WORK TO COMPLETE
Present the lines of the items as a numbered list, omitting blank lines. Begin at the first line and stop after the line that contains "### Summary".

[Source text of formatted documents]

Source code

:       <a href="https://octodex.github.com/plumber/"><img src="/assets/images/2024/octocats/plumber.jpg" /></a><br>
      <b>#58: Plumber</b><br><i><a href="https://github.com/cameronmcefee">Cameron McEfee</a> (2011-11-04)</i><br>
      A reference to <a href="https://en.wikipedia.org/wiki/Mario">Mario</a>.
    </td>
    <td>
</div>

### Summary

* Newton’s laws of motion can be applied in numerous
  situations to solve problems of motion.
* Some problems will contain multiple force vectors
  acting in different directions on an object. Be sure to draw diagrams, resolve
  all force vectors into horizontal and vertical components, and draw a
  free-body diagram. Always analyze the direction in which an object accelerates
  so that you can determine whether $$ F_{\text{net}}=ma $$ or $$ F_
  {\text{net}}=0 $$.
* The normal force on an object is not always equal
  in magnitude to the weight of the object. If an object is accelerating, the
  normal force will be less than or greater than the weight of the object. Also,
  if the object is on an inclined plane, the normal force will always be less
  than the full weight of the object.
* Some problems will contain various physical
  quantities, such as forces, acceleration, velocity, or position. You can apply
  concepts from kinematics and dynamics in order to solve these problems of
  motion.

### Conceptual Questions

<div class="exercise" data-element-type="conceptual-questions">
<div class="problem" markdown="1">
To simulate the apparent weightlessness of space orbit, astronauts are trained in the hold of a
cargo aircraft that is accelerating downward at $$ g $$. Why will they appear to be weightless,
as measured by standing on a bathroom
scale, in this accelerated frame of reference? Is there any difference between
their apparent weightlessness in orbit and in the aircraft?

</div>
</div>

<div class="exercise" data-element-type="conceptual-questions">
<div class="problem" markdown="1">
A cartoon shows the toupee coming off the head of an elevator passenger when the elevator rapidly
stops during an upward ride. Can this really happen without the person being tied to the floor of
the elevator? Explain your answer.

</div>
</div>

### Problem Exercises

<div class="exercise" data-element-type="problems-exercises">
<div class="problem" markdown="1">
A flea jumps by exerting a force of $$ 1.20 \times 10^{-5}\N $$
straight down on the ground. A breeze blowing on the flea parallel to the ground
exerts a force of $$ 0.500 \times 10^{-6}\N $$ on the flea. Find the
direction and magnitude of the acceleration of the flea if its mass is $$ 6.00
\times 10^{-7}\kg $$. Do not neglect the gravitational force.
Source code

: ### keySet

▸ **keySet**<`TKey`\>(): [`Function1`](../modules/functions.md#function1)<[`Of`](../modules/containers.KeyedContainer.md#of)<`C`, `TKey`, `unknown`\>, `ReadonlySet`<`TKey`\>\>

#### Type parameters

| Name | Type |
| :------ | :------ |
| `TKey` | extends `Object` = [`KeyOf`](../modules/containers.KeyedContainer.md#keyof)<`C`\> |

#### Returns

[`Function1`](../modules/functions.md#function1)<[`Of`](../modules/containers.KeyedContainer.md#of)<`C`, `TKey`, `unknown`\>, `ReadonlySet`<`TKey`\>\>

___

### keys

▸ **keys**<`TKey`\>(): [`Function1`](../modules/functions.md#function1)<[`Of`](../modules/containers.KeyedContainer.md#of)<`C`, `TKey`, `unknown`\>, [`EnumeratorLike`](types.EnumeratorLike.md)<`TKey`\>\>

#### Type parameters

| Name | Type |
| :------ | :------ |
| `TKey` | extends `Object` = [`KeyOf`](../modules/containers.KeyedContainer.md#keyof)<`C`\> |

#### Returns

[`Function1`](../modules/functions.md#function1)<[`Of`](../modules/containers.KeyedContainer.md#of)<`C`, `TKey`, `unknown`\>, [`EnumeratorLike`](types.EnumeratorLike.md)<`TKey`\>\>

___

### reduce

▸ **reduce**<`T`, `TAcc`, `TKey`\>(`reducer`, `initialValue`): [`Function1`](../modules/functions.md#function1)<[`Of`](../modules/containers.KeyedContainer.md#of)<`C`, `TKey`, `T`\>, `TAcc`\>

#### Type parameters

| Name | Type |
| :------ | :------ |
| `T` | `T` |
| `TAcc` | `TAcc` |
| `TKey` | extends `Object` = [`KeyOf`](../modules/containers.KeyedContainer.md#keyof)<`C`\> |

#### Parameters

ANSWER SPACE
1. Source code
2. :       <a href="https://octodex.github.com/plumber/"><img src="/assets/images/2024/octocats/plumber.jpg" /></a><br>
3.       <b>#58: Plumber</b><br><i><a href="https://github.com/cameronmcefee">Cameron McEfee</a> (2011-11-04)</i><br>
4.       A reference to <a href="https://en.wikipedia.org/wiki/Mario">Mario</a>.
5.     </td>
6.     <td>
7. </div>
8. ### Summary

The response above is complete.